KENTSEL DÖNÜŞÜMDE ADALETSİZLİK İDDİASI
Kentsel dönüşüm süreçlerinde yaşanan sorunlara da değinen Ün, vatandaşların adaletsiz uygulamalar nedeniyle zor durumda kaldığını belirtti. “Vatandaş, kentsel dönüşümdeki adaletsiz uygulamalar nedeniyle canı ile canının yongası arasında sıkıştırılıyor,” diyen Ün, rant odaklı yaklaşımların deprem hazırlığını gölgelediğini savundu. Ün, bazı kesimlerin “Vatandaş beklentisini düşürsün” söylemleriyle sorumluluktan kaçtığını ifade ederek, bu tutumun deprem riskini artırdığını belirtti. İstanbul’da 600 bin konutun acilen yıkılması gerektiğini vurgulayan Ün, bu konuda siyasi çekişmelerin bir kenara bırakılması gerektiğini söyledi.
KANAL İSTANBUL’UN VAHİM SONUÇLARI
Konuşmasında Kanal İstanbul projesine de geniş yer ayıran Ün, projenin deprem riskini artırabilecek bir “emlak hırsı senaryosu” olduğunu öne sürdü. “AK Parti hariç tüm siyasi partilerin arşivlerinde, Kanal İstanbul’un vahim sonuçlarına ilişkin raporlar mevcut,” diyen Ün, buna rağmen projenin bazı Körfez ülkelerinin televizyon kanallarında reklamlarının döndüğünü belirtti. Ün, gayrimenkul şirketlerinin, Kanal İstanbul güzergâhındaki arsa ve konut yatırımlarını “benzersiz fırsatlar” ve “büyük kazançlar” vaadiyle pazarladığını ifade etti. “Bu reklam filmlerinde, Cumhurbaşkanımızın Kanal İstanbul güzergâhında yaptığı uçak yolculuğu ‘Erdoğan’ın ziyaretiyle taçlanan’ şeklinde pazarlanıyor,” diyen Ün, projenin sanal bir cennet olarak sunulurken gerçekte ciddi riskler barındırdığını vurguladı.

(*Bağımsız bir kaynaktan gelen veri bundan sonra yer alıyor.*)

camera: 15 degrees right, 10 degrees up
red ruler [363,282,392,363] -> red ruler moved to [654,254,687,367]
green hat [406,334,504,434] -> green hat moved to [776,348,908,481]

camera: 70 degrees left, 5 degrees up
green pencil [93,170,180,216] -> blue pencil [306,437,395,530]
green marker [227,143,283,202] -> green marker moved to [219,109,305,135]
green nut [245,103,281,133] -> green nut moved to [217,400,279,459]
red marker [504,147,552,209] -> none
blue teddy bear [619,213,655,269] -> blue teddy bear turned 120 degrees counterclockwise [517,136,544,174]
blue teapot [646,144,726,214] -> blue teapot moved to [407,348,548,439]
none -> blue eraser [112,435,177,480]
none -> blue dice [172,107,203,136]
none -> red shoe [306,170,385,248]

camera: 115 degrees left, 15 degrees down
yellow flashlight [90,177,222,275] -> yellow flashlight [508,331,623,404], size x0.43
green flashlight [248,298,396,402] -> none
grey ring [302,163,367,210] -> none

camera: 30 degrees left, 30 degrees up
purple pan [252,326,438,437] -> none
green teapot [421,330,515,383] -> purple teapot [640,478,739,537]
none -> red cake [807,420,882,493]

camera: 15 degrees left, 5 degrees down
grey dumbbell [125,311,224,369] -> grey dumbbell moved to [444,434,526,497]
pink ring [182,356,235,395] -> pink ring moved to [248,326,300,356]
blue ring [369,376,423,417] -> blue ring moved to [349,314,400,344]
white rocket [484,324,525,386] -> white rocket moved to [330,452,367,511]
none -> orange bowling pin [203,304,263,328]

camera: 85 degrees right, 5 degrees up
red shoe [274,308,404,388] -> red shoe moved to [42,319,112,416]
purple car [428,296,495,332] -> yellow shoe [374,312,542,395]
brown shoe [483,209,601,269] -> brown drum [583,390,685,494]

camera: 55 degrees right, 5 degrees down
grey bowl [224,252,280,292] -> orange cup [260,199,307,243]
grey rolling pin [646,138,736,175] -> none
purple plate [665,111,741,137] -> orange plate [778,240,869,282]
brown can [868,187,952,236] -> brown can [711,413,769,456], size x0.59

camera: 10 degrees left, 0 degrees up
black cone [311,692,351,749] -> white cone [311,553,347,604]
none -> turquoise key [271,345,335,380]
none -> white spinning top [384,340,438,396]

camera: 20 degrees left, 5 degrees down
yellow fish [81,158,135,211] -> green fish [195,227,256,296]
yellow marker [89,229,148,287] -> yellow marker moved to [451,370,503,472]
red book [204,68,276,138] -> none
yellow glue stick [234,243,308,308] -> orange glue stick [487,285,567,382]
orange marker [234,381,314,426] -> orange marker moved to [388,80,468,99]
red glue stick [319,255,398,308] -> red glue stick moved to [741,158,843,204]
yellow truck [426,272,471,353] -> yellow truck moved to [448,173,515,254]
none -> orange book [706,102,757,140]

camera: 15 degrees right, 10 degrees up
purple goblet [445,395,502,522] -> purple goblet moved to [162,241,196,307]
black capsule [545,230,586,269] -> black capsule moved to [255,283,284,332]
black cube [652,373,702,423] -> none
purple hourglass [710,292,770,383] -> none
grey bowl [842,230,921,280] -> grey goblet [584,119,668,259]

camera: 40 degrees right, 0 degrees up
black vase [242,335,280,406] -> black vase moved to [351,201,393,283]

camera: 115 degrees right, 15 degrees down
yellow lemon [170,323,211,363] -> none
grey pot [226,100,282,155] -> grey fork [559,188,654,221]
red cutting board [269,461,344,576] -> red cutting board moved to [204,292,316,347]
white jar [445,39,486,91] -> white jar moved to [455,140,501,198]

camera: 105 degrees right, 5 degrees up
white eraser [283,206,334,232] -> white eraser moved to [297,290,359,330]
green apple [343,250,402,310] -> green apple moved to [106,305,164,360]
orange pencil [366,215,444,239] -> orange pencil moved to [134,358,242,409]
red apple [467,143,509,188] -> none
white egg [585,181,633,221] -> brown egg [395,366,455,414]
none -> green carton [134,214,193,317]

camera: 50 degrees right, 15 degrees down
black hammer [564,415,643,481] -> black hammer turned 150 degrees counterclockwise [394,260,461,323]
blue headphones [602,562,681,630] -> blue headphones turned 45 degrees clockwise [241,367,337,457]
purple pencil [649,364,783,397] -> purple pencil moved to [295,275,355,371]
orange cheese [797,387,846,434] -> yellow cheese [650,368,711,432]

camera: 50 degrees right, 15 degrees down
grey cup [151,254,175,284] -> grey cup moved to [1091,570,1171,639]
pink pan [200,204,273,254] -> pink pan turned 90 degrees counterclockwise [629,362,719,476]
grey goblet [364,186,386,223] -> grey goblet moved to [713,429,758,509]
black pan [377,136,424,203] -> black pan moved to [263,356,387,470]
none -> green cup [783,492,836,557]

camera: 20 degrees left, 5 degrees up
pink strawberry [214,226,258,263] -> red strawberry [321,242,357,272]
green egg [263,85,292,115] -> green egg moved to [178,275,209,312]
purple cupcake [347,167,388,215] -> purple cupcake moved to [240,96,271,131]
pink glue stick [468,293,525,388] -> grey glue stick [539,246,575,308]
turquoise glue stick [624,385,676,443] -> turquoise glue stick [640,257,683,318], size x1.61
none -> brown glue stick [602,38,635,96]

MİLLETİN BEKLENTİSİ: DEPREME HAZIRLIK
Ün, konuşmasının sonunda, vatandaşların yetkililerden depreme karşı somut adımlar atmasını beklediğini belirtti. “Millet, sizden, vergisiyle, yetki ve sorumluluklarınızı harekete geçirmenizi bekliyor, depreme karşı hazırlık yapmanızı bekliyor,” diyen Ün, Kanal İstanbul gibi projelerin değil, deprem güvenliğinin öncelik olması gerektiğini savundu. Projenin iki yakasında inşa edilen “Yenişehir” bölgelerinin yatırımcılar için cazip gösterildiğini, ancak bu bölgelerin deprem riski açısından tehlike yaratabileceğini ifade eden Ün, “O reklamdaki sanal cennetin hakikatte milletin cehennemi olacağından kimse korkmuyor mu?” sorusunu yöneltti.